“I never thought I was going to be an actress,” Jenna Dewan Tatum insists.
While performing as a backup dancer with ’N Sync at the 2002 Grammys, Dewan Tatum was spotted by a manager who urged her to give acting a shot. Thanks to her dance training, she soon booked the wildly successful 2006 dance pic “Step Up” opposite future husband Channing Tatum. “I went on one audition and then everything happened.”
The 35-year-old actress-dancer’s red-carpet evolution took a little longer. “Dancers wear lots of makeup,” she says. “We’re flamboyant personalities. So that translated into my style in the beginning because that was who I was.”
To wit: An early photograph of a 22-year-old Dewan Tatum at a Los Angeles Fashion Week event wearing a black, belly-baring, off-the-shoulder cropped top, bell-bottom jeans, a black studded belt and a sparkly newsboy cap. “That’s what you wore to dance class and that’s what I was wearing as street style,” she says. “I look at older red-carpet pictures and I’m way too much. Too much makeup, hair, boobs — everything. I look at these pictures now and I laugh and cringe, but you evolve.”
Since then, the actress has gotten married and gave birth to her daughter Everly all while appearing in films (“100 Years”) and on television series (“American Horror Story” and “Supergirl”). She also hired stylist Brad Goreski to fine-tune her red-carpet aesthetic. “He takes my vision and helps make it happen,” she says, noting that favorite designers include Zuhair Murad, Saint Laurent and Prabal Gurung.
Goreski and Dewan Tatum began working together for her first Oscars in 2013. She was eight months pregnant. “I thought it was so neat that our child was going to be experiencing this really magical, Hollywood moment,” she says. But the perfect evening soon turned to panic during the show’s opening monologue. “I started to feel like I was going to pass out because my dress was so tight,” she laughs. “I was like, ‘No. No. No. This cannot happen. I can not pass out on live TV,’” She slyly unzipped her black-lace Rachel Roy gown and attempted to stay calm. Afterward, she went backstage, took a breather and got a second wind. “I went to a few after parties, too. I was a bit of a rock star that night. I was on an Oscars high.”

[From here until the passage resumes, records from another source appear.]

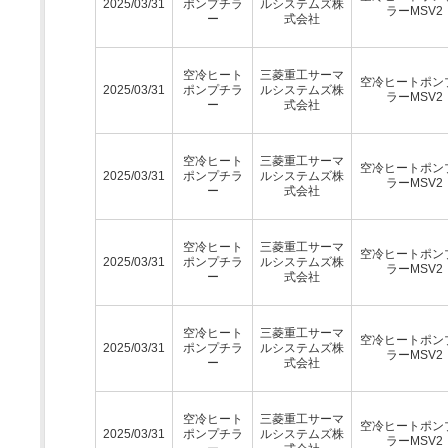
2025/03/31
ポンプチラ
ルシステムズ株
ラーMSV2
ー
式会社
空冷ヒート
三菱重工サーマ
空冷ヒートポン
2025/03/31
ポンプチラ
ルシステムズ株
ラーMSV2
ー
式会社
空冷ヒート
三菱重工サーマ
空冷ヒートポン
2025/03/31
ポンプチラ
ルシステムズ株
ラーMSV2
ー
式会社
空冷ヒート
三菱重工サーマ
空冷ヒートポン
2025/03/31
ポンプチラ
ルシステムズ株
ラーMSV2
ー
式会社
空冷ヒート
三菱重工サーマ
空冷ヒートポン
2025/03/31
ポンプチラ
ルシステムズ株
ラーMSV2
ー
式会社
空冷ヒート
三菱重工サーマ
空冷ヒートポン
2025/03/31
ポンプチラ
ルシステムズ株
ラーMSV2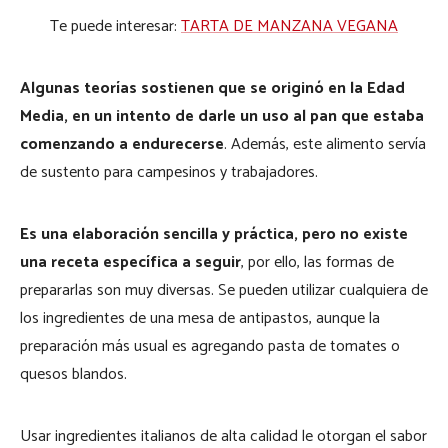
Te puede interesar:
TARTA DE MANZANA VEGANA
Algunas teorías sostienen que se originó en la Edad
Media, en un intento de darle un uso al pan que estaba
comenzando a endurecerse
. Además, este alimento servía
de sustento para campesinos y trabajadores.
Es una elaboración sencilla y práctica, pero no existe
una receta específica a seguir
, por ello, las formas de
prepararlas son muy diversas. Se pueden utilizar cualquiera de
los ingredientes de una mesa de antipastos, aunque la
preparación más usual es agregando pasta de tomates o
quesos blandos.
Usar ingredientes italianos de alta calidad le otorgan el sabor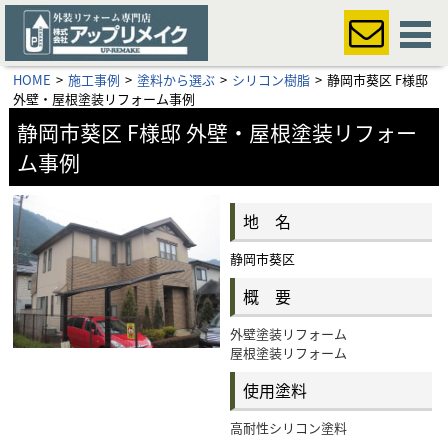
HOME
施工事例
塗料から選ぶ
シリコン樹脂
静岡市葵区 F様邸
外壁・屋根塗装リフォーム事例
静岡市葵区 F様邸 外壁・屋根塗装リフォー
ム事例
地 名
静岡市葵区
概 要
外壁塗装リフォーム
屋根塗装リフォーム
使用塗料
高耐性シリコン塗料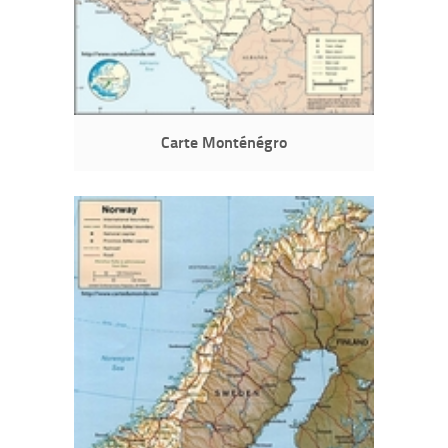
Carte Monténégro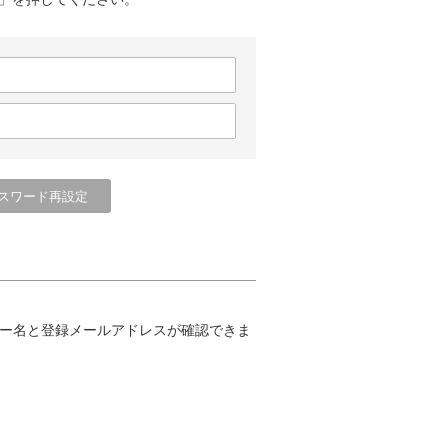
ー名と登録メールアドレスが確認できま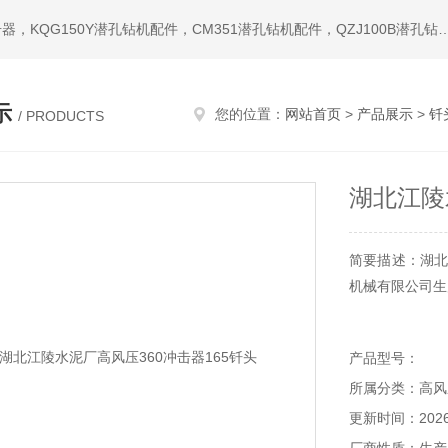
热门搜索：潜孔钻机，冲击器，钎头，潜孔冲击器，宣化冲击器，KQG150Y潜孔钻机配件，CM351潜孔钻机配件，QZ
示
您的位置：
网站首页
>
产品展示
>
钎
/ PRODUCTS
湖北江陵
简要描述：湖北
机械有限公司生
产品型号：
所属分类：高风
更新时间：2026-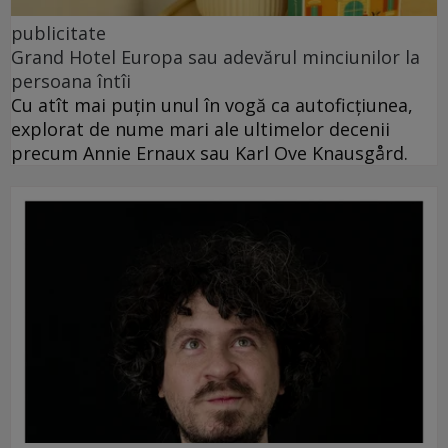
publicitate
Grand Hotel Europa sau adevărul minciunilor la
persoana întîi
Cu atît mai puțin unul în vogă ca autoficțiunea,
explorat de nume mari ale ultimelor decenii
precum Annie Ernaux sau Karl Ove Knausgård.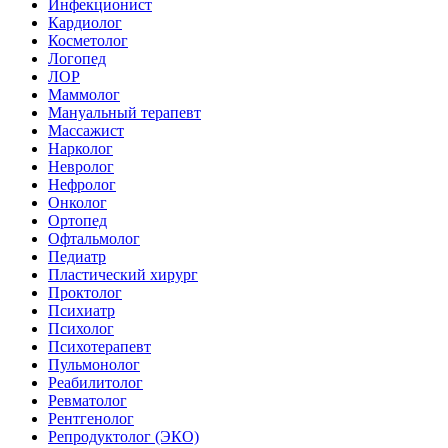
Инфекционист
Кардиолог
Косметолог
Логопед
ЛОР
Маммолог
Мануальный терапевт
Массажист
Нарколог
Невролог
Нефролог
Онколог
Ортопед
Офтальмолог
Педиатр
Пластический хирург
Проктолог
Психиатр
Психолог
Психотерапевт
Пульмонолог
Реабилитолог
Ревматолог
Рентгенолог
Репродуктолог (ЭКО)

Admittedly, the actress is just as happy at home as she is at any Hollywood event. “Off-duty, I’m low-maintenance,” says the newly anointed Danskin ambassador. Her day-to-day “boho chic” wardrobe often consists of A.L.C., Rag & Bone, and, naturally, Danskin when she’s working out or relaxing.
Dewan Tatum dresses based on her mood and enjoys taking risks. “My husband always jokes, ‘I don’t know how, but I know you will somehow pull that off,’” she says. “We never tell each other what to wear.” But they’ll occasionally chime in with what not to wear. “You know the high-waisted Levi’s that are redone to be fashionable? He thinks they are the most unattractive things ever. Every time I wear them, he’s like, ‘Oh. The mom jeans!’”

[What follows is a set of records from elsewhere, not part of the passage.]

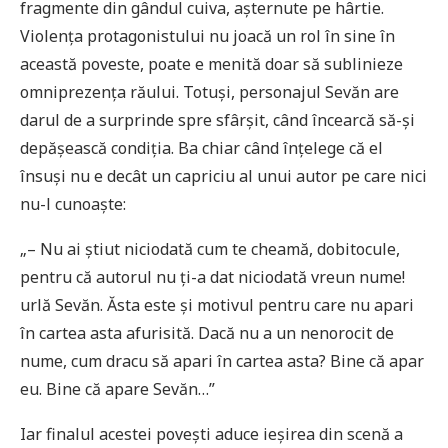
fragmente din gândul cuiva, așternute pe hârtie.
Violența protagonistului nu joacă un rol în sine în
această poveste, poate e menită doar să sublinieze
omniprezența răului. Totuși, personajul Sevăn are
darul de a surprinde spre sfârșit, când încearcă să-și
depășească condiția. Ba chiar când înțelege că el
însuși nu e decât un capriciu al unui autor pe care nici
nu-l cunoaște:
„– Nu ai știut niciodată cum te cheamă, dobitocule,
pentru că autorul nu ți-a dat niciodată vreun nume!
urlă Sevăn. Ăsta este și motivul pentru care nu apari
în cartea asta afurisită. Dacă nu a un nenorocit de
nume, cum dracu să apari în cartea asta? Bine că apar
eu. Bine că apare Sevăn…”
Iar finalul acestei povești aduce ieșirea din scenă a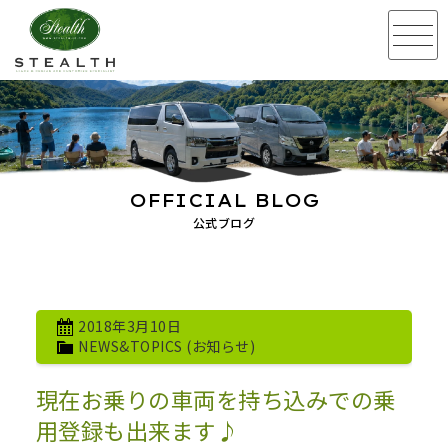
OFFICIAL BLOG
公式ブログ
2018年3月10日
NEWS&TOPICS (お知らせ)
現在お乗りの車両を持ち込みでの乗
用登録も出来ます♪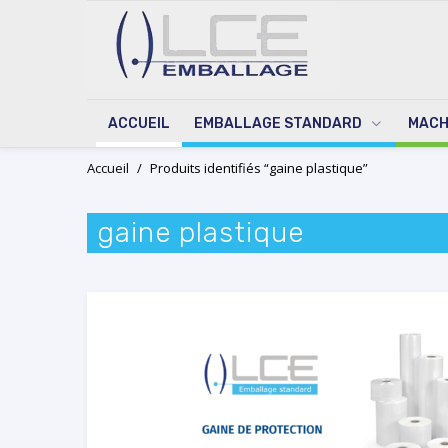
ACCUEIL
EMBALLAGE STANDARD
MACH
Skip
Accueil
/
Produits identifiés “gaine plastique”
to
content
gaine plastique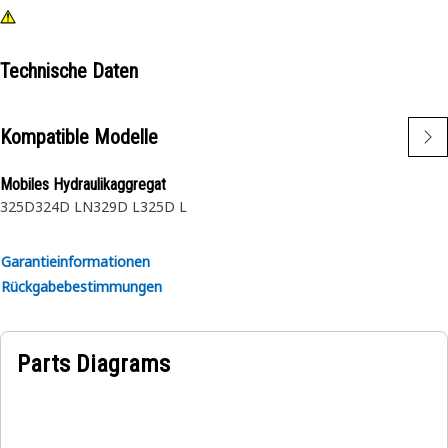
Technische Daten
Kompatible Modelle
Mobiles Hydraulikaggregat
325D
324D LN
329D L
325D L
Garantieinformationen
Rückgabebestimmungen
Parts Diagrams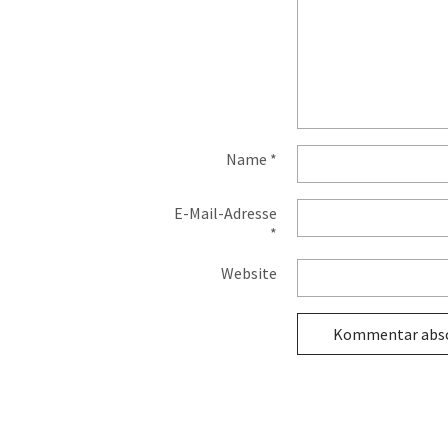
Name
*
E-Mail-Adresse
*
Website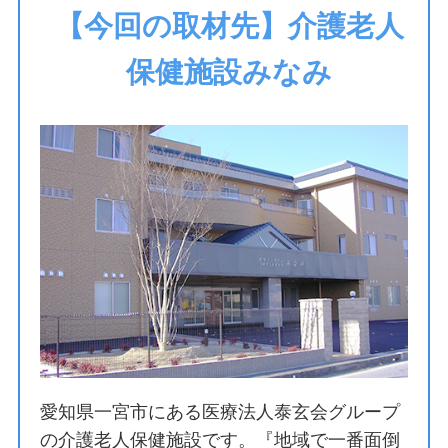
【今回の取材先】介護老人
保健施設みなみ
愛知県一宮市にある医療法人泰玄会グループ
の介護老人保健施設です。『地域で一番面倒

Like most married couples, she has her own enduring grievances. “He does this thing where he takes his Hanes T-shirts and he cuts off the armbands to wear as a sweatband when he works out,” she notes. “I find these armbands all over the house. I always throw them out and he’s like, ‘Why do you keep throwing them out? I use them when I work out.’ There’s like 400 of them around the house. It cracks me up. I think it’s the weirdest, most Tampa thing that he does.”
Yet Dewan Tatum does approve of his taste in fine jewelry. Her collection includes pieces by Neil Lane, Jennifer Meyer and Irene Neuwirth. “I’ve told him, ‘This is something to pass down to our daughter.’” In the meantime, Everly is too young to understand the commotion. When the couple gets ready together for events, the three-year-old calls it “the makeup party” as she watches a team of professionals help prep the duo. “She’s never seen us walk down a carpet,” she says. “Maybe in a couple years she’ll understand.”

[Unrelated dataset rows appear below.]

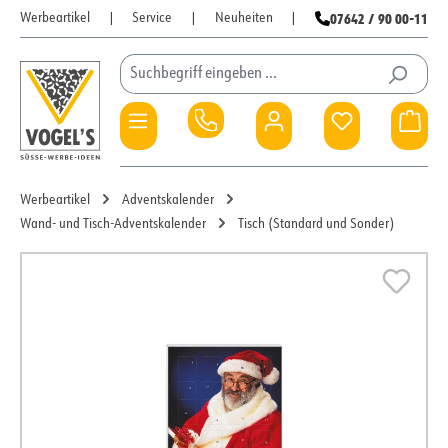
07642 / 90 00-11
Werbeartikel
|
Service
|
Neuheiten
|
Zum Hauptinhalt springen
Du hast 0 Pro
War
Werbeartikel
Adventskalender
Wand- und Tisch-Adventskalender
Tisch (Standard und Sonder)
Bildergalerie überspringen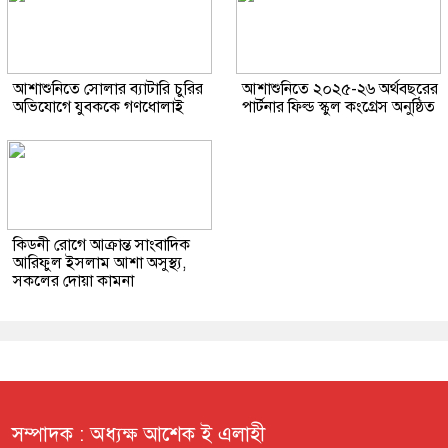
আশাশুনিতে সোলার ব্যাটারি চুরির
আশাশুনিতে ২০২৫-২৬ অর্থবছরের
অভিযোগে যুবককে গণধোলাই
পার্টনার ফিল্ড স্কুল কংগ্রেস অনুষ্ঠিত
কিডনী রোগে আক্রান্ত সাংবাদিক
আরিফুল ইসলাম আশা অসুস্থ্য,
সকলের দোয়া কামনা
সম্পাদক : অধ্যক্ষ আশেক ই এলাহী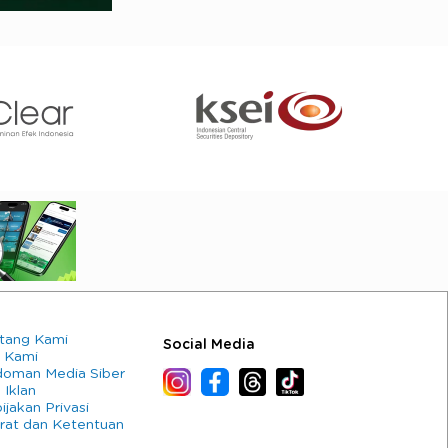
tang Kami
Social Media
 Kami
oman Media Siber
 Iklan
ijakan Privasi
rat dan Ketentuan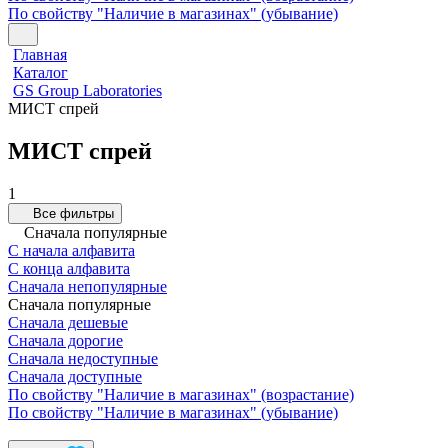
По свойству "Наличие в магазинах" (убывание)
Главная
Каталог
GS Group Laboratories
МИСТ спрей
МИСТ спрей
1
Все фильтры
Сначала популярные
С начала алфавита
С конца алфавита
Сначала непопулярные
Сначала популярные
Сначала дешевые
Сначала дорогие
Сначала недоступные
Сначала доступные
По свойству "Наличие в магазинах" (возрастание)
По свойству "Наличие в магазинах" (убывание)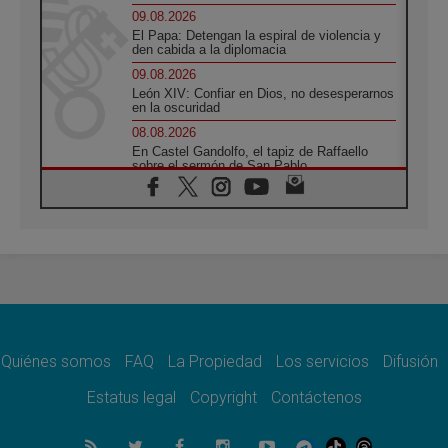
09.08.2026
El Papa: Detengan la espiral de violencia y
den cabida a la diplomacia
09.08.2026
León XIV: Confiar en Dios, no desesperarnos
en la oscuridad
08.08.2026
En Castel Gandolfo, el tapiz de Raffaello
sobre el sermón de San Pablo
08.08.2026
En Colombia, «la paz no se compra con una
firma»
08.08.2026
En Venezuela celebraron los 416 años del
Santo Cristo de La Grita
08.08.2026
El Papa: en Santa Ágata contemplamos la
victoria del amor sobre la muerte
Quiénes somos
FAQ
La Propiedad
Los servicios
Difusión
08.08.2026
León XIV visitará el Santuario de la Madre
Estatus legal
Copyright
Contáctenos
del Buen Consejo de Genazzano
07.08.2026
Filipinas: el Vicariato Apostólico de Calapán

Dewan Tatum purges her closet often and only keeps items that have special meaning, like the green dress she wore in the final scene of “Step Up.” Asked when she might wear it next, she quips, “When I want to fully embarrass Everly — and Chan and I are like, ‘Watch us do the ending dance. This is where you came from.’”
In the meantime, Dewan Tatum is focused on producing. She has a dance competition reality show in the pipeline for NBC and sold a scripted project based on her life as a dancer on tour. “It’s going to be a little bit dark and twisted,” she says. “It’s untitled, but it’s been bought. I’m not able to say where yet.” New projects aside, she has no plans to hang up her acting or dancing shoes. “I feel like I’m just beginning,” she says. “I don’t feel like I’ve even scratched the surface of the things that I want to create and do.”